Ein Beispiel ist der Flughafen Tempelhof, der wie kein anderes Bauwerk für den Größenwahn der Nazis steht. Der Architekt, Architekt Ernst Sagebiel, entwarf einen gigantischen Bau, der an einen Adler im Flug erinnern soll. Das Gebäude mit seinen riesigen Fensterachsen, monumentalen Pfeilern und einer strengen Symmetrie folgte einem klaren Konzept: Der Mensch sollte sich letztlich klein fühlen.
Doch auch ein Bau wie dieser entgleitet irgendwann seiner ursprünglichen Funktion. Tempelhof wurde nie wirklich fertig. Seine nationalsozialistischen Erbauer nutzten ihn kaum – stattdessen diente er als Flugzeugfabrik, später übernahmen die Amerikaner. Tempelhof war anschließend Militärstützpunkt, spielte während der Berliner Luftbrücke eine wichtige Rolle und wurde schließlich ein ziviler Flughafen, der bis 2008 in Betrieb war.
Tempelhof als internationaler Zuschauermagnet
Tempelhof zieht bis heute Menschen aus aller Welt an. Auch ich stand bereits mehrfach vor dem Gebäude. Immer wieder vergebens, da es verschlossen war. Tempelhof blieb ein weißer Fleck auf meiner Berlin-Karte. Irgendwann habe ich dann gesehen, dass spezielle Touren durch den Flughafen angeboten werden. Eine solche habe ich kurz vor meinem jüngsten Ausflug in die Hauptstadt gebucht.
Schon vor der Tour treffe ich dem Vorplatz des Gebäudes, dem sogenannten Ehrenhof auf Fotografen aus Dänemark, Frankreich, den Niederlanden und aus Deutschland, die wie ich für eine vierstündige Tour angemeldet haben. Gemeinsam ziehen wir durch das Gebäude und betreten Räume, die so aussehen, als hätte jemand gestern erst die Tür hinter sich zugezogen. Obwohl wir uns vorher noch nie gesehen haben, entsteht schnell ein Gruppengefühl, das während der gesamten vier Stunden bleibt. Alle nehmen Rücksicht aufeinander und achten darauf, dass jeder zu seinen Fotos kommt.

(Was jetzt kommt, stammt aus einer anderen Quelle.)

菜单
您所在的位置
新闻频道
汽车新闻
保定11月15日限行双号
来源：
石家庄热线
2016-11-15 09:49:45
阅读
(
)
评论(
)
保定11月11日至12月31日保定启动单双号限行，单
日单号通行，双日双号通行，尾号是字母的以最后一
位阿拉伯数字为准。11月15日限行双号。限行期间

Eingangs- und Abfertigungshalle: Gigantomanie in Beton gegossen
Startpunkt ist die riesige Empfangshalle. Heute würde man sie wohl einfach Windfang nennen. Dieser hier sprengt jedoch alle Dimensionen. Er sollte einst 15 Meter hoch und 90 Meter lang sein. Nach dem Krieg zog man jedoch eine Zwischendecke ein. Jetzt ist der untere Teil „nur“ noch 9 Meter hoch. Der obere Teil der Halle, der auch als „Ehrenhalle” bezeichnet wird, ist seitdem teilweise zerstört. Und immer noch mehr als fünf Meter hoch.



Anschließend geht es in die noch größere Abfertigungshalle. Einst wurden hier bis zu 4 Millionen Passagiere pro Jahr abgefertigt. Heute herrscht hier eine gespenstische Ruhe. Seit 2006 ist alles im Tiefschlaf und wirkt, als ob jemand damals die Zeit angehalten hat. Fotografisch ist dieser Mix aus Beton, riesigen Fensterfronten und den Flugschaltern der 90-er Jahre ein Traum. Nachdem unsere Begleiterin ein paar Worte zur Geschichte der Halle gesagt hat, haben wir ausreichend Zeit, den Raum aus allen möglichen Perspektiven abzulichten. Aber was heißt schon genug Zeit. Hier könnte man Stunden verbringen.






Es ist das Verdienst unserer Gruppenleiterin, uns an jeder Station ausreichend Zeit zu geben und trotzdem langsam weiterzuschieben. Denn hier gibt es noch so viel zu sehen. Nachdem wir die Abfertigungshalle durchquert haben, stehen wir im Flughafenrestaurant mit Blick auf das Flugfeld. Das eigentliche Restaurant ist leergeräumt, was den Raum nur noch beeindruckender macht.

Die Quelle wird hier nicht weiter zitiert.